(Required work) Reproduce every line from the start of the records down to and including the line containing "lain lomba tenis", leaving the pictures out.

== Segment start ==

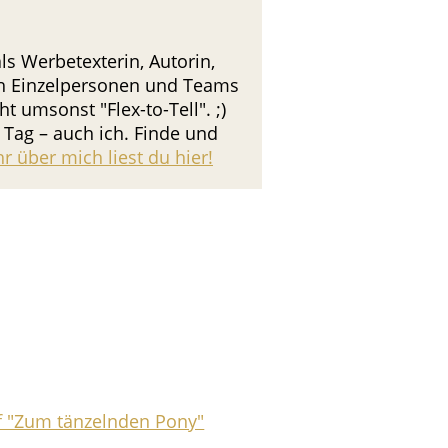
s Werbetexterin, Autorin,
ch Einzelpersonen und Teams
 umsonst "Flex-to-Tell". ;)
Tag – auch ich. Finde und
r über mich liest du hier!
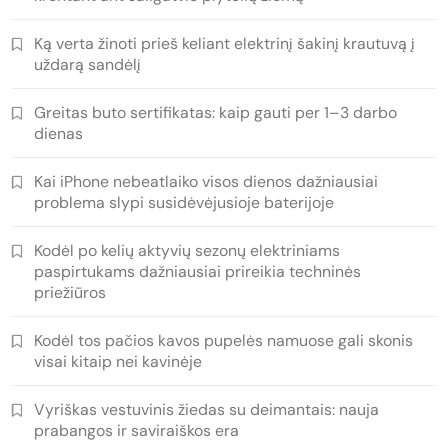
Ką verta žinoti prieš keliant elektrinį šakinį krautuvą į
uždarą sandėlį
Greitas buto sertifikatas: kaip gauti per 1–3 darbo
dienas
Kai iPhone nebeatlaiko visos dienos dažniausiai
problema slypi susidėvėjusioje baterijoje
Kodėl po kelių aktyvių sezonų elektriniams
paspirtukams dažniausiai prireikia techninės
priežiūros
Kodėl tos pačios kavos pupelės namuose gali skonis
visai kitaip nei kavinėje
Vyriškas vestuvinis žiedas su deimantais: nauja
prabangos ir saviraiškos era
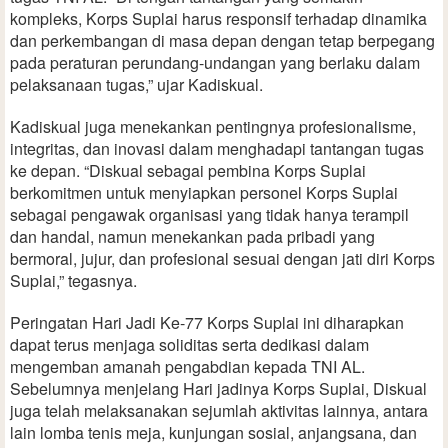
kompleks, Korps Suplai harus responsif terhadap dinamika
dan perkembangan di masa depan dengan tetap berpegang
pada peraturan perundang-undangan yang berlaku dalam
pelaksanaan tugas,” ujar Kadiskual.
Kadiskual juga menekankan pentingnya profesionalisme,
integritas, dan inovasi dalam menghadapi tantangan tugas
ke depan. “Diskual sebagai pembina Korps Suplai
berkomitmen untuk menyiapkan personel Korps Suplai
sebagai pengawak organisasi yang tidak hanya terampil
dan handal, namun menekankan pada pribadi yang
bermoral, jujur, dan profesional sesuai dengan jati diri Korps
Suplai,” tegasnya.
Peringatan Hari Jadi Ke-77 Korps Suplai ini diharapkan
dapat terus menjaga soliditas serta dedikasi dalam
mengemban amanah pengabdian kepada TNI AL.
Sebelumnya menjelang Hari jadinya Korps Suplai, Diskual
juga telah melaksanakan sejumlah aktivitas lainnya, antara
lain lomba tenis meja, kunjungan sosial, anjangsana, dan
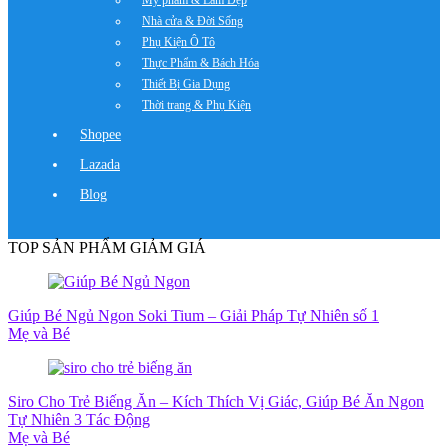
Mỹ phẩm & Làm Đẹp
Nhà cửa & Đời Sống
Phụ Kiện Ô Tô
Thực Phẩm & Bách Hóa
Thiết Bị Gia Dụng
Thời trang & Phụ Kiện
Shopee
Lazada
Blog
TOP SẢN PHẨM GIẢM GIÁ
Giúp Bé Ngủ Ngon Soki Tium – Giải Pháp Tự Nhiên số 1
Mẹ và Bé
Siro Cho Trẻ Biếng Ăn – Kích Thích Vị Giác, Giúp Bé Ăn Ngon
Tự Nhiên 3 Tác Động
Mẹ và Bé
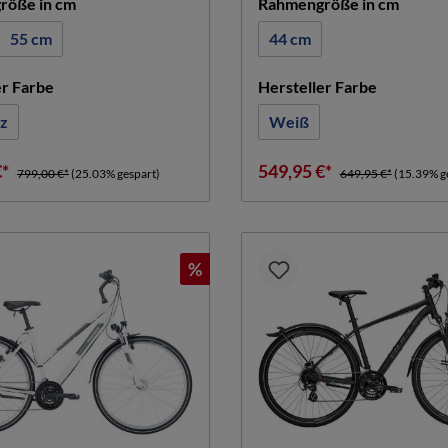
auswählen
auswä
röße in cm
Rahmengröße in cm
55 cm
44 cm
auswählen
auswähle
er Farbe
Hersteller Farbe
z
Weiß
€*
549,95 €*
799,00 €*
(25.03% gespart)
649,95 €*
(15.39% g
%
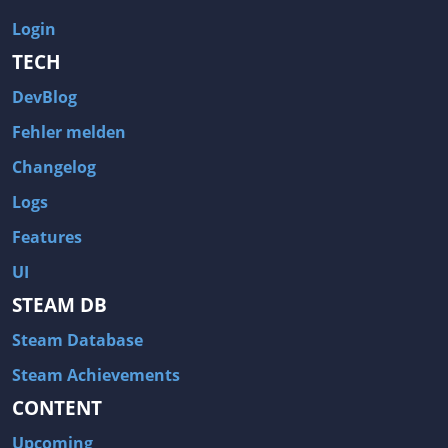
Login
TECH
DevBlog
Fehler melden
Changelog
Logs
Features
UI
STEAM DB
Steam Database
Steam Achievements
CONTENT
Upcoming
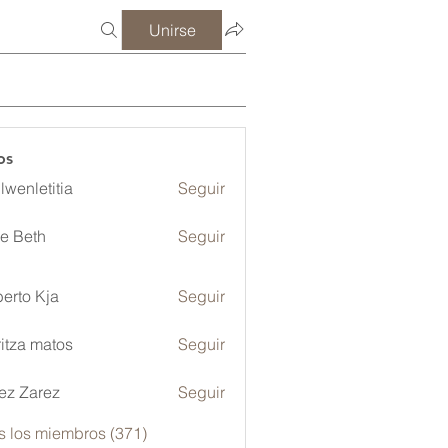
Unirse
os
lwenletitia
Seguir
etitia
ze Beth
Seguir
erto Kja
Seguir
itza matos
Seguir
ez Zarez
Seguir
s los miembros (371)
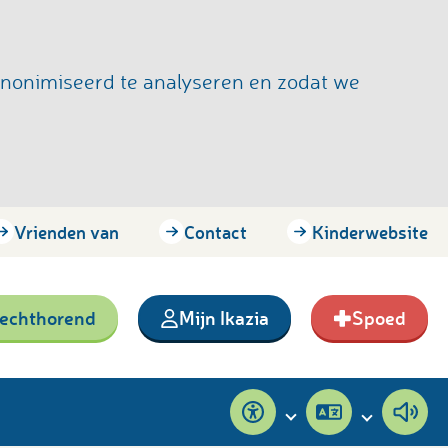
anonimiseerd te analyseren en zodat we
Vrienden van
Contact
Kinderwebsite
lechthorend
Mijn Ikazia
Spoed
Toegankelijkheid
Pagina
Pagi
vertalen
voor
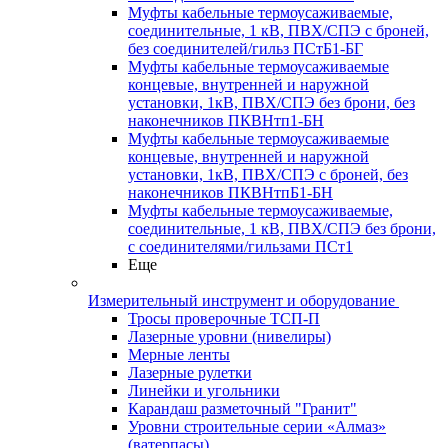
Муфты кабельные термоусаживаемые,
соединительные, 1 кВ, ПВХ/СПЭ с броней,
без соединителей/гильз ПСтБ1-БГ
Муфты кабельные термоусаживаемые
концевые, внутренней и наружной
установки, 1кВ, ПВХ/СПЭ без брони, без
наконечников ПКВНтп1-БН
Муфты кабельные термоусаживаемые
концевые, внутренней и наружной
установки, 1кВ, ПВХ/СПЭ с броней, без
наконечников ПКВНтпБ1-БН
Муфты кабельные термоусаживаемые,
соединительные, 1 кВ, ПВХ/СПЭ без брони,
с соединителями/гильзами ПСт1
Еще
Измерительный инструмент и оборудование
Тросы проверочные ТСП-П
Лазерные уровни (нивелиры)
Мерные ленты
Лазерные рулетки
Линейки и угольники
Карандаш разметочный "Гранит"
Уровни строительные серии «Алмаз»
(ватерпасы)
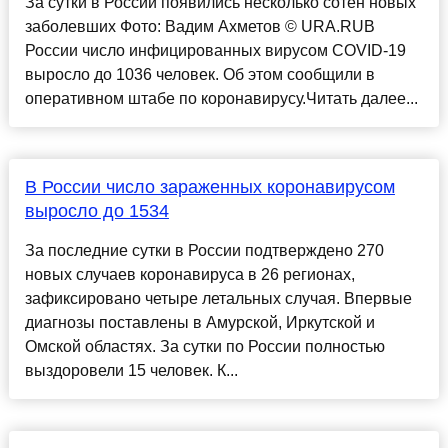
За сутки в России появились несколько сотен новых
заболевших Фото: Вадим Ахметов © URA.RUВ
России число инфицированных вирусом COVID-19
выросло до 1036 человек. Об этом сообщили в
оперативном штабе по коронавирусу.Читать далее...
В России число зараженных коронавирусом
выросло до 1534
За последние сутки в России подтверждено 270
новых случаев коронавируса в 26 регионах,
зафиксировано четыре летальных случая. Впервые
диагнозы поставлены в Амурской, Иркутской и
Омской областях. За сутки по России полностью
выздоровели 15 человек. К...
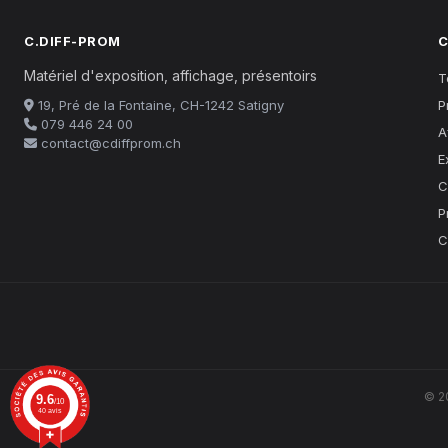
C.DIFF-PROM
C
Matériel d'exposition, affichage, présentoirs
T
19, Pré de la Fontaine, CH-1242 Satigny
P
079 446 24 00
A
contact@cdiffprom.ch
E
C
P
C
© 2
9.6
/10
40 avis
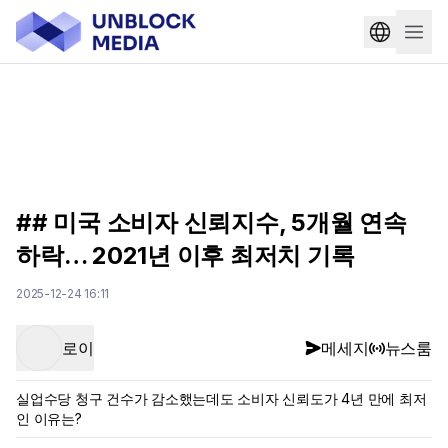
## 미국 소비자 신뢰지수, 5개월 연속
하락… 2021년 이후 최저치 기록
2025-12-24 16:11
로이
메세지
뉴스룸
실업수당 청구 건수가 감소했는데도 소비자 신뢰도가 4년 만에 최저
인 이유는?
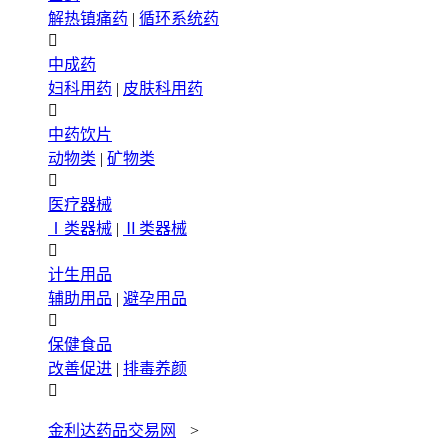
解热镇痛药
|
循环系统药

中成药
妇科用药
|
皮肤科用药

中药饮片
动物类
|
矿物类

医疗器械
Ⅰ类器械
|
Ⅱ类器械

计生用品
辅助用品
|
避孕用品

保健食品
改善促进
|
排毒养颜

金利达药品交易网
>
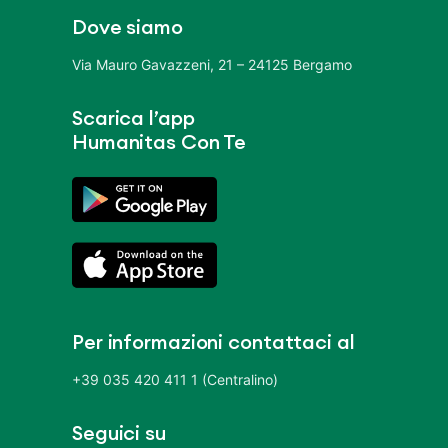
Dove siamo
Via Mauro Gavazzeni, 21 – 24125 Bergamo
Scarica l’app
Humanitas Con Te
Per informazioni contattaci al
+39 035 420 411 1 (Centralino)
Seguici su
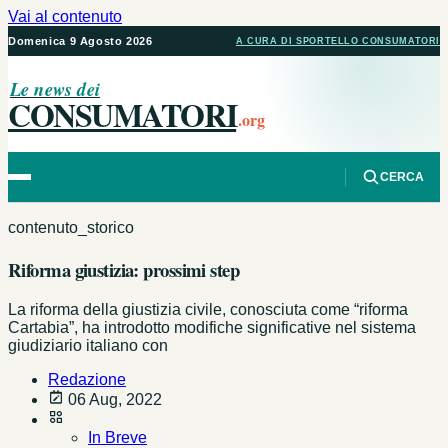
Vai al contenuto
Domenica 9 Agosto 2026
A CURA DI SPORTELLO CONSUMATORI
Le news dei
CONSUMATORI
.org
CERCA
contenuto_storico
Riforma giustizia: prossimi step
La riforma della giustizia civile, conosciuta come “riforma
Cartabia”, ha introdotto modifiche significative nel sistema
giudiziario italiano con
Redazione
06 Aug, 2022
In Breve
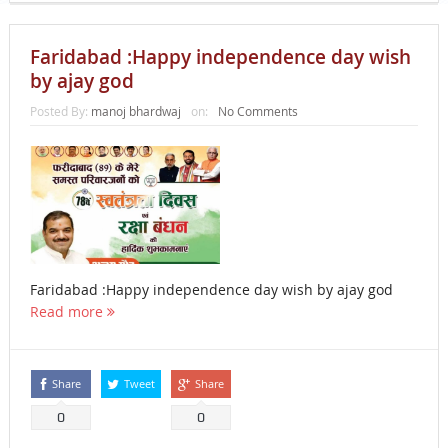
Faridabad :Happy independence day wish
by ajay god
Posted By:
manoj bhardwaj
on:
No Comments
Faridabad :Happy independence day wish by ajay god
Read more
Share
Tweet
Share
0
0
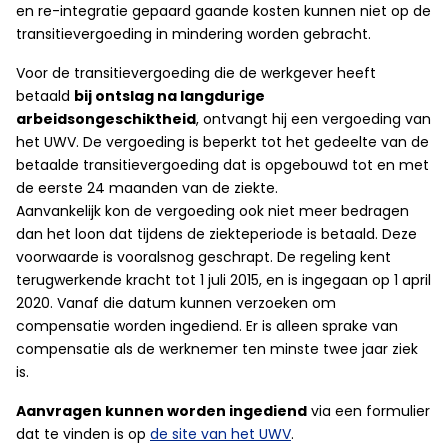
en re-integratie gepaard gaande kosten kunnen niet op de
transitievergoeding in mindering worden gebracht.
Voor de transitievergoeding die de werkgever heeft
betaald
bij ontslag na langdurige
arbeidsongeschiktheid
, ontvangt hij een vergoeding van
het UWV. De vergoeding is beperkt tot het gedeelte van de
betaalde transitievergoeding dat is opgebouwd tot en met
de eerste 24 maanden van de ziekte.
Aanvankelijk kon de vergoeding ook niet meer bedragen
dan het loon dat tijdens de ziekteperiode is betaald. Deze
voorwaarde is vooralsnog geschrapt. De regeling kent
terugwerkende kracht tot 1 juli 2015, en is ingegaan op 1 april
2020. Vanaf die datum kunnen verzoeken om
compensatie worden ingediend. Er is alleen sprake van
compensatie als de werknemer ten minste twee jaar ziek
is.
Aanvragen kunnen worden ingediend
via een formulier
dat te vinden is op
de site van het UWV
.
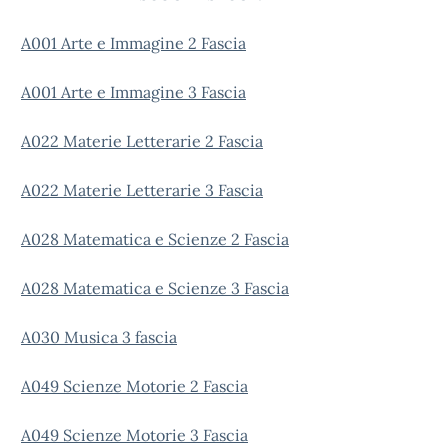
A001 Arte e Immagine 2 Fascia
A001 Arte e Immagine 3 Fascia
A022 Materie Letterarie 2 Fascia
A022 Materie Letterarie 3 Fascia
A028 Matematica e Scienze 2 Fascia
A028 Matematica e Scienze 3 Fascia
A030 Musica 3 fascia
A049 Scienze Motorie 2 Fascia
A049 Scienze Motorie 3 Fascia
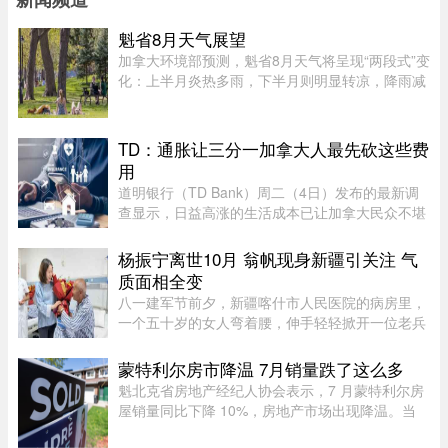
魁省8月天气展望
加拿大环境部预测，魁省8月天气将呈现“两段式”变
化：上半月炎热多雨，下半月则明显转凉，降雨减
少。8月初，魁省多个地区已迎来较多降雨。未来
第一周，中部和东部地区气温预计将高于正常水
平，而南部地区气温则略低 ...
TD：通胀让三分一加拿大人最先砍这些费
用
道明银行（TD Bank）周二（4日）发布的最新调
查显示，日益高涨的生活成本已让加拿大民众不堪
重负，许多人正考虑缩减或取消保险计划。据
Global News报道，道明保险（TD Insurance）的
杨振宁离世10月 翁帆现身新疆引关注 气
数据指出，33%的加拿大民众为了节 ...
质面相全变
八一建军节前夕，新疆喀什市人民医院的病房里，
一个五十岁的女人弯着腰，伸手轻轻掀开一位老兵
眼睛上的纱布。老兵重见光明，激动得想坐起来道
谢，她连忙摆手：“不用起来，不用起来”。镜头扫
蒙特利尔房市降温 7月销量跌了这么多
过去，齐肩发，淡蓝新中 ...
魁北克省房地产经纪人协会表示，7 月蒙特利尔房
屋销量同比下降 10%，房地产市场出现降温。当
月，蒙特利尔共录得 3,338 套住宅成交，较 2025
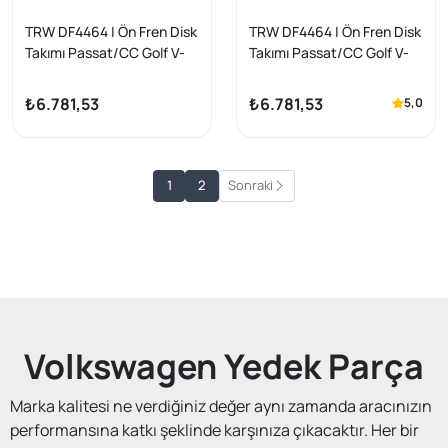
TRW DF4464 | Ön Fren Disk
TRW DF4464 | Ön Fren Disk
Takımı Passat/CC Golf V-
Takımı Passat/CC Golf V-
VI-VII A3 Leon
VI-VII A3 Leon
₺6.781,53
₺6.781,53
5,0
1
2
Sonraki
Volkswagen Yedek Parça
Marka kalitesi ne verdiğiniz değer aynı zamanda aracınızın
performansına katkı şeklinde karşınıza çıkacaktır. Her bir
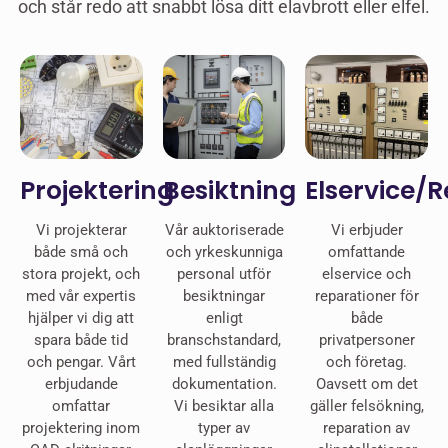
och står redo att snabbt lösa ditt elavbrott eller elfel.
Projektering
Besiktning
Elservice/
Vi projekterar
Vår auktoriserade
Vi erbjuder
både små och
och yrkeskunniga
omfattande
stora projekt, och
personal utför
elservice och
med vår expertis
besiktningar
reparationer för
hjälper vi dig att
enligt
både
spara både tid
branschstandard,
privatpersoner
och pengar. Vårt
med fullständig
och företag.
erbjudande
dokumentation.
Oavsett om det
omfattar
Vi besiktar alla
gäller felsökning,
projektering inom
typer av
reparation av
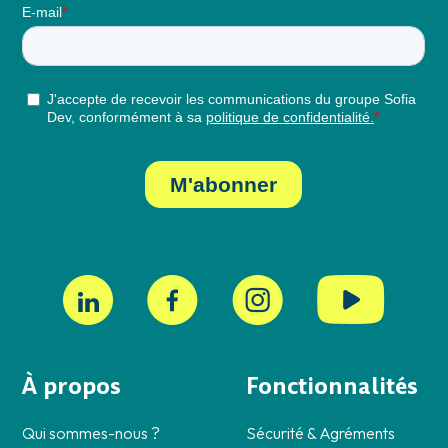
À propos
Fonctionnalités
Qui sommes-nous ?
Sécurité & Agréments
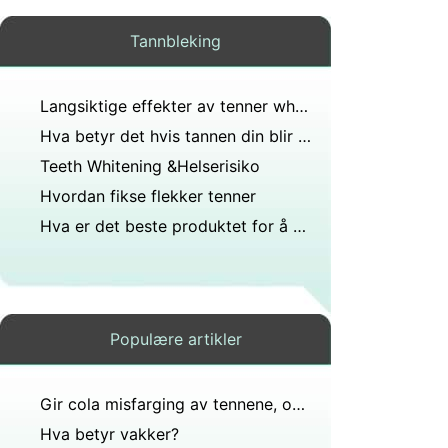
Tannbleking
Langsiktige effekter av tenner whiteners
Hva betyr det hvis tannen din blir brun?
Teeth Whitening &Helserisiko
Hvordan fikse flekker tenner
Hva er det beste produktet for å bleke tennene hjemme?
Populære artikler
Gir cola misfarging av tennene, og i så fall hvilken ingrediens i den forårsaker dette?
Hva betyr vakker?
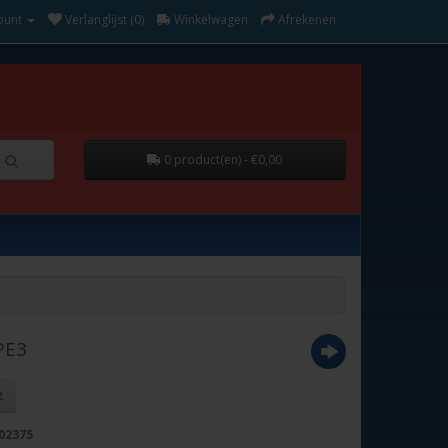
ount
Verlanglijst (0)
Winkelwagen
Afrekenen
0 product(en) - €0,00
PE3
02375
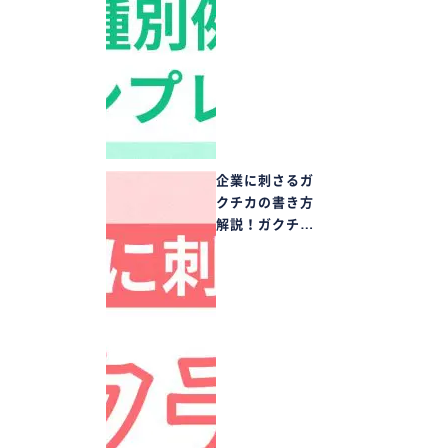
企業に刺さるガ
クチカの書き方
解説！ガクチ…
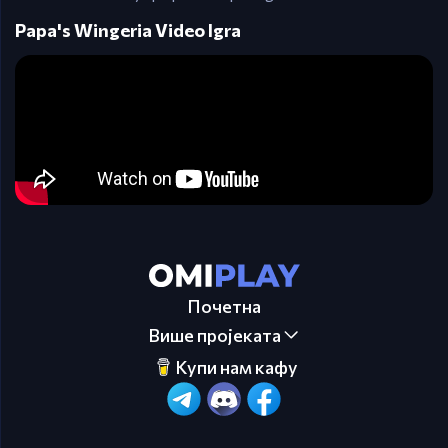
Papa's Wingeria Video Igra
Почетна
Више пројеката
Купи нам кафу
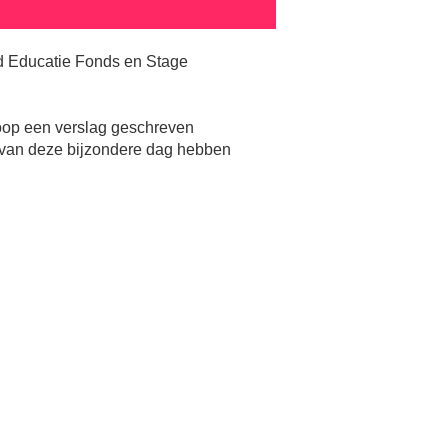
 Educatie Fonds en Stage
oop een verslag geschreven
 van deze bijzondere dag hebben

== Segment end ==

(Your response)
s Werbetexterin, Autorin,
ch Einzelpersonen und Teams
 umsonst "Flex-to-Tell". ;)
Tag – auch ich. Finde und
r über mich liest du hier!
Ką verta žinoti prieš keliant elektrinį šakinį krautuvą į
uždarą sandėlį
Greitas buto sertifikatas: kaip gauti per 1–3 darbo
dienas
Kai iPhone nebeatlaiko visos dienos dažniausiai
problema slypi susidėvėjusioje baterijoje
Kodėl po kelių aktyvių sezonų elektriniams
paspirtukams dažniausiai prireikia techninės
priežiūros
Kodėl tos pačios kavos pupelės namuose gali skonis
visai kitaip nei kavinėje
Vyriškas vestuvinis žiedas su deimantais: nauja
prabangos ir saviraiškos era
kompleks, Korps Suplai harus responsif terhadap dinamika
dan perkembangan di masa depan dengan tetap berpegang
pada peraturan perundang-undangan yang berlaku dalam
pelaksanaan tugas,” ujar Kadiskual.
Kadiskual juga menekankan pentingnya profesionalisme,
integritas, dan inovasi dalam menghadapi tantangan tugas
ke depan. “Diskual sebagai pembina Korps Suplai
berkomitmen untuk menyiapkan personel Korps Suplai
sebagai pengawak organisasi yang tidak hanya terampil
dan handal, namun menekankan pada pribadi yang
bermoral, jujur, dan profesional sesuai dengan jati diri Korps
Suplai,” tegasnya.
Peringatan Hari Jadi Ke-77 Korps Suplai ini diharapkan
dapat terus menjaga soliditas serta dedikasi dalam
mengemban amanah pengabdian kepada TNI AL.
Sebelumnya menjelang Hari jadinya Korps Suplai, Diskual
juga telah melaksanakan sejumlah aktivitas lainnya, antara
lain lomba tenis meja, kunjungan sosial, anjangsana, dan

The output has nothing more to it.